■ **PROVIDED PASSAGE**:
Author: Jennifer Russell

Making the P in PBJ

The first step in making peanut butter is growing the peanuts, of  course! All of the peanuts used for peanut butter are grown in the USA, either in the Southeast (Georgia) or the Southwest (Texas and Oklahoma). The two best-tasting varieties for peanut butter are Spanish and  Runners (so Safeway used only these two varieties).  From the harvest the nuts go to shelling operations. These plants, located near the growing fields, remove the shells, clean the nuts, and pack them into huge bags for shipment to the peanut   butter plant. Each bag holds more than 2,000 pounds of peanuts!

At the plant, the bags are unloaded into bucket conveyors that move the nuts from each processing step to the next one. The first step is to insure that all impurities, such as stems and sticks from  the peanut plants, are removed from the product stream. This is done by gravity separators, which sort out objects that are heavier or lighter than peanuts.

The peanuts are now ready for roasting. This is done by a continuous roaster. The nuts are slowly carried through the roaster on a belt while hot air is circulated. It is extremely important that the nuts be roasted evenly and properly so that flavor and color are just right. The roaster operator adjusts the roast as required by changing the air temperature, belt speed or peanut layer thickness on the belt.

The peanuts are cooled and conveyed to the blanching machines, which remove the skins. This prevents the peanut butter from having dark specks from the skins.

The last step before the peanuts can be ground into peanut butter is the final inspection for quality. The nuts are conveyed through an electronic color sorter which removes nuts that were under or over roasted. The peanuts also pass a trained inspector who looks them over and picks out any that do not look right.

■ **TASK 1**: Write out the stretch of the peanut butter text from "Author: Jennifer Russell" through "pounds of peanuts!", word for word.
■ **TASK 2**: Carry the text on making peanut butter further, beginning right after its last sentence.
The records below the peanut butter text were taken from a separate source.

Stored data entries:
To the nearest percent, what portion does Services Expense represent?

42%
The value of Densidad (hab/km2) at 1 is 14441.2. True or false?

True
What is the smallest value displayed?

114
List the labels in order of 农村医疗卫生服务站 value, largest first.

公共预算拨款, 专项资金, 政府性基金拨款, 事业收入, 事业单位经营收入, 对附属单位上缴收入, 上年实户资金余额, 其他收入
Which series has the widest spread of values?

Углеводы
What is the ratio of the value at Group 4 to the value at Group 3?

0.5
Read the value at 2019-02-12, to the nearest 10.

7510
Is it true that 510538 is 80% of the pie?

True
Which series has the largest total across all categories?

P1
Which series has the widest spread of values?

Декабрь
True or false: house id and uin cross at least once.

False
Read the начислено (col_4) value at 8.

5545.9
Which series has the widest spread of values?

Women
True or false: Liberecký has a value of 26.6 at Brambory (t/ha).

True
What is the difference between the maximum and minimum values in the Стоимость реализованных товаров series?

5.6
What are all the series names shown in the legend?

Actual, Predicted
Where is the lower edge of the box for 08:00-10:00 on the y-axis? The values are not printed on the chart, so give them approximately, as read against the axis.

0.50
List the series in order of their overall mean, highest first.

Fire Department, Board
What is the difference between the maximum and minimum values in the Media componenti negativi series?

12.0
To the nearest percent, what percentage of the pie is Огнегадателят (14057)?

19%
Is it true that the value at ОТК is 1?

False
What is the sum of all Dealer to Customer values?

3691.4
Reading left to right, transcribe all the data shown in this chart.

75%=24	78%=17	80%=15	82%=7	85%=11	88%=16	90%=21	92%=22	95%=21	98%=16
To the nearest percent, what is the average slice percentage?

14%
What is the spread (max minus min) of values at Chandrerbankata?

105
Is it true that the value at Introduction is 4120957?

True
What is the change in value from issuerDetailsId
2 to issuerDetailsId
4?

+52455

■ **ANSWER SPACE 1**:
Author: Jennifer Russell

Making the P in PBJ

The first step in making peanut butter is growing the peanuts, of  course! All of the peanuts used for peanut butter are grown in the USA, either in the Southeast (Georgia) or the Southwest (Texas and Oklahoma). The two best-tasting varieties for peanut butter are Spanish and  Runners (so Safeway used only these two varieties).  From the harvest the nuts go to shelling operations. These plants, located near the growing fields, remove the shells, clean the nuts, and pack them into huge bags for shipment to the peanut   butter plant. Each bag holds more than 2,000 pounds of peanuts!

■ **ANSWER SPACE 2**:
The peanuts are now ready to be conveyed to the grinders. (If we are making 'chunky' peanut butter, some of the nuts are diverted to a chopper, and are then added back to the peanut butter just before  filling the jars.) The grinders are like giant milkshake machines.

Although peanut butter consists of mostly peanuts (at least 90%), small amounts of other ingredients are added while the nuts are being ground. In the case of 'old fashioned' peanut butter, we add a little  bit of salt for flavor and a special vegetable oil called a stabilizer. This keeps the peanut oil from separating out to the top of the jar.

At this point the peanut butter is pumped through a metal detector to insure that no metal got into it during the grinding. Then it is pumped into a deaerator, which removes trapped air. Finally, the peanut  butter, quite hot from all that grinding, passes through a heat exchanger to cool it down so it can be packed into containers on the filling line.

The filling machine is carefully timed to put the correct amount of peanut butter in each jar. The jar then is conveyed to the capping machine.

Capped jars are sent through an induction sealer, which seals the inner liner to the top of the jar. Then, another machine applies the label to the jar.

The jars are now ready for packing into the shipping case. This  is done by hand so that the packer can inspect each jar's label and  general appearance.

All that's left is to glue the cases closed and put the peanut  butter in the warehouse, then wait a few days before shipping it to the stores. This allows for 'microbiological tests to make sure no molds or  bacteria have found their way into the peanut butter. After the tests   come back 'clean' we can release it for our customers to enjoy.